Tuesday, May 11, 2010

Books Gone Wilde

Oscar Wilde once wrote, “There is no such thing as a moral or immoral book. Books are well written or badly written.”

What do we make of this?

Ironically enough, I am not qualified to pronounce verdict on this. At least from a position with some claim to authority. Despite being a fervid reader of all sorts of literature, despite professing an interest and knowledge of classical music ranging chronologically from Bach and Vivaldi to Copland, Barber, and Bernstein, despite an obsession with TCM, I really have not given the whole “What is Art?” thing consideration.

A shame, I guess, but in all honesty, the question bores me.

I suppose I treat it like the other old question, “What is Pornography?” that the Supreme Court has to take up every couple of years or so. To both questions my answer has always been the same: I don’t know, but I know it when I see it.
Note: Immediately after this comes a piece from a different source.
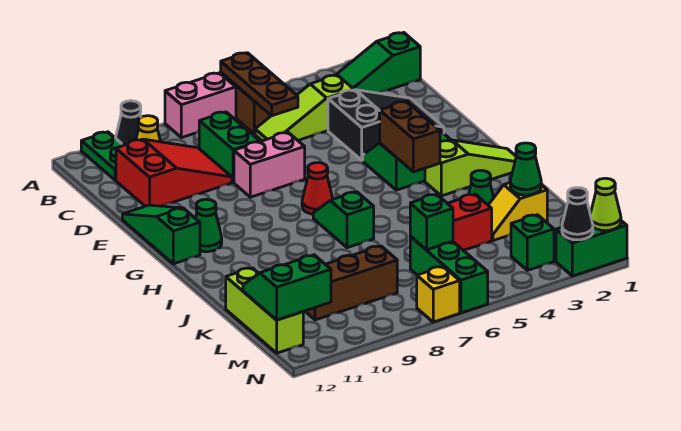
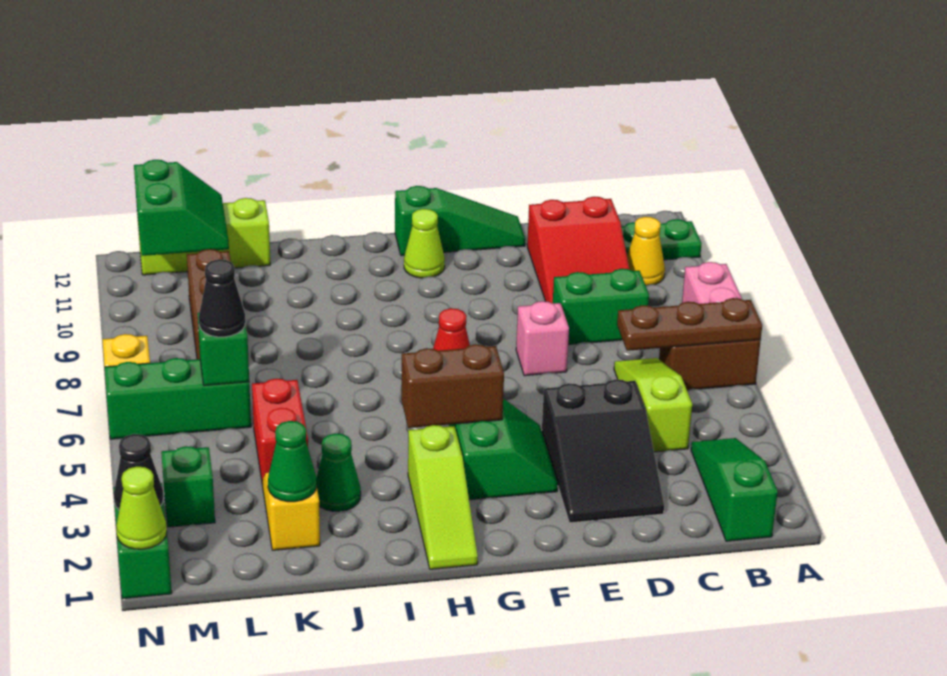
black 1x1 cone [116,101,141,145] -> black 1x1 cone moved to [199,259,245,337]
pink 1x2 brick [234,133,305,197] -> pink 1x1 brick [516,301,569,376]
green 1x1 cone [195,199,222,252] -> lime 1x1 cone [404,209,445,278]
green 1x2 slope [313,192,374,248] -> none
But let me apply the old college try to Oscar’s quote, as The Pig Who Wants to be Eaten has whetted my appetite, so to speak.

Just a disclosure: I’ve never read Oscar Wilde and know little about him, other than the fact that he wrote that Dorian Gray novel and was known as something of a sexual libertine, to put it mildly. He would be hailed a hero had he lived in the 21st century, but because he lived in the Victorian era, he was put on trial and jailed on “morality” charges. I must confess I find him yawn-inducing.

Anyway, Wilde’s quote is not aimed at the question, “What is Art?” per se. He’s attacking the presumption of linking the idea of morality with the idea of art. To shock us he’s taking an extreme position which I think few but a minority of attention-seeking performance artists would take.

But it’s not all cut-and-dried, and I think Wilde has something of a point.

The common-sense view is that, yes, a book can be moral or immoral. Two immediate examples: The Bible and Mein Kampf. I am extremely well-acquainted with the first, and never have read the latter. But I think 99 point 999 percent of the public would agree on the ethical judgments of those two works of art.

Let’s get controversial, shall we? Let’s light up the phone lines.

Let’s be current and topical and take the Koran. For 99 point 999 percent of the world, it is a source of inspiration and hope. A moral book, right? Half a billion Muslims can’t be wrong, right? But for that other point oh-oh-one percent, its words are twisted to justify cold-blooded murder of innocents.

See what I mean? A book can be both moral and immoral, depending on what it inspires its readers to do. And if it can be both moral and immoral, it really can’t be both, can it? Perhaps books, and by extension, other forms of art, transcend morality? Or perhaps morality just cannot be applied to them, like morality can’t be applied to, oh, just off the top of my head, the action of a shark eating a human. It just doesn’t apply.

I think that’s what Wilde is trying to say. Maybe.

But is it really fair to judge a work of art by the effect it has on its readers? And shouldn’t we also take in mind the intent of the author? For example, let’s say Bin Laden writes a manifesto exhorting his followers to kill the infidel blah blah blah. Can we make a blanket judgment on both the Koran and this Bin Laden book, labeling them both “immoral” if some Muslims take it upon themselves to actually kill the infidel, when the command no longer applies to modern readers in the first and the author of the second is directly advocating murder?

So while superficially this whole question of “can a book be moral or immoral?” seems a slam-dunk, it’s actually quite thorny and difficult. Unanswerable, maybe. I myself certainly can’t answer it in a 750-word post. Originally I was wondering if I could think of, say, ten books I’d label as “moral” and ten I’d label as “immoral,” and post that for your consideration. But it’s really, really difficult. I mean, could you?

Now I wouldn’t give a thumbs-up to Wilde’s statement; something inside me prevents me from doing so, even though I can’t even begin to formulate an argument against it. Or maybe I’m just too damn tired, and I’m doing this pro bono. In any event, and I hate to admit it, now, but that question

“What is Art?”

has now taken hold of me.

I need to investigate this further. Hmmmm.